下にある映画評の本文を、最後の文のあとから書き継ぐこと。

**本文:**
* * *
そもそも、みんながみんな☆をいっぱいつけていて評価の平均点が高い作品というのは、実際のところ本当におもしろいのだろうか?とか考えてしまう天邪鬼なのだ。別に工作員がどうのこうのと疑っているのではなく、みんながみんな同じような方向で感想がまとまるというのは、それはそれでつまらないと言えないこともないと思う。
とはいえ、ただただ攻撃的なだけの愛のない酷評レビューをいくつも読んでいると、わかってはいるつもりなのだが、それでもふつふつと憤りみたいなものも湧いてくるわけで。なので自分の感想を書く前に、まずはそのあたりについてちょっと噛みつかさせてもらいたい。
これもまた現実の続き
この映画、確かにセクシャルでバイオレンスなシーンのオンパレードなのだが、だからといって「最悪最低の映画!」とか「気分が悪くなった!」などとレビューサイトに書き散らすのはいかがなものだろう。そんなの、カレー屋に行って激辛カレーを注文しておきながら「この店のカレー、辛すぎて食べられない!」と言ってることと何も変わらない。しかも向こうは端から自分で「劇薬」と銘打ってるわけなんだから、そこんところは諸々承知の上で観に行きましょうよと。
* * *
**提供情報:**
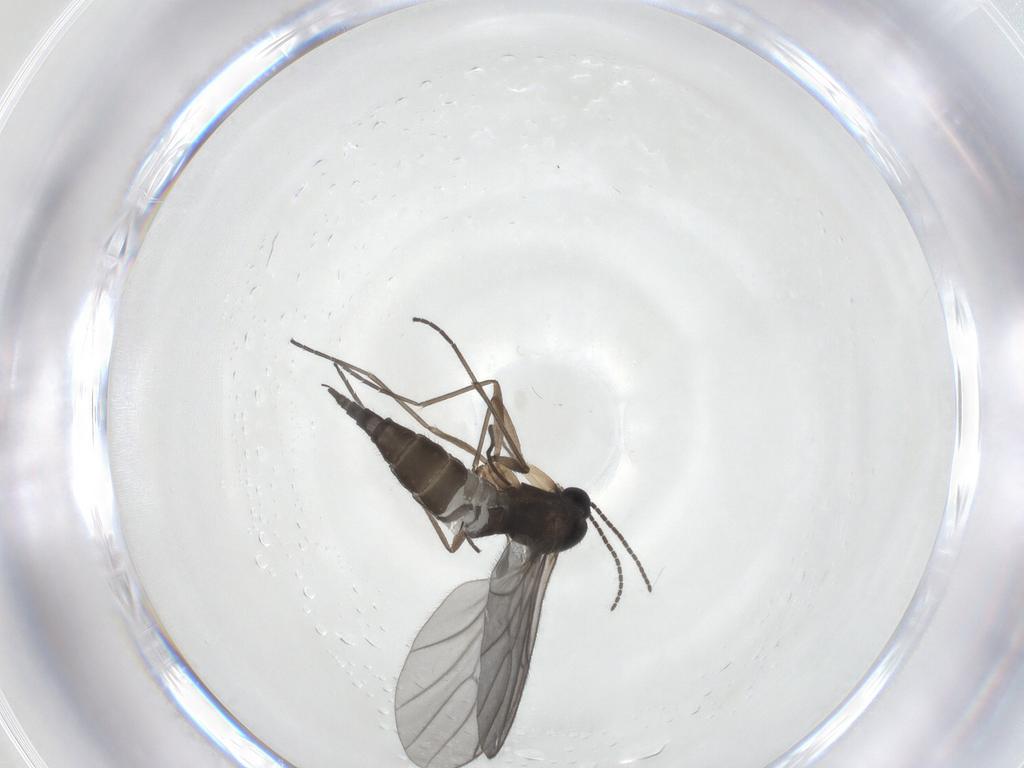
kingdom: Animalia
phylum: Arthropoda
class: Insecta
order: Diptera
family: Sciaridae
* * *
**回答:**
だいたい、実際のところそこまで劇薬ってわけでもない。確かに人はバンバン死ぬわ、血はブシュブシュ流れるわ、イケないクスリも出てくるわで、反社会性この上ないように見える。でもこれって別に不思議の国の物語じゃない。私たちの社会の現実でもあるのだ。
脱法ハーブによる事件や事故が連日のように報道され社会問題化している昨今、麻薬は決してスクリーンの中だけの出来事ではない。この映画を「観なきゃよかった」なんてこき下ろしている人たちは、それらの実際にあった事件に対してどんな感情を抱いているのだろうか。もしかしたら自分の世界とはまったく関係のないテレビの中の出来事とでも思っているのだろうか。
物語はモラルを喰い破るか
また、なかには「こんな危ない映画を高校生割引で観せようとするなんて配給会社は何を考えているんだ!」と怒っている人もいる。彼らは高校生くらいの若者は善悪の線引きもできない子供だと思っているのかもしれないが、自分が高校生だった時、はたしてそんなことあっただろうかと思い出してもらいたい。
おそらく、いや間違いなく、越えてはいけない一線くらいわかっていたはずだ。だからそれでも越えるというのは、そのあたりを全部わかった上での行動と捉えていいだろう。そんなのはたとえ何がどうであれ、遅かれ早かれという時間の問題であり、他でもない本人の問題というものだろう。物語にその責任を負わせるのはお門違いだと思う。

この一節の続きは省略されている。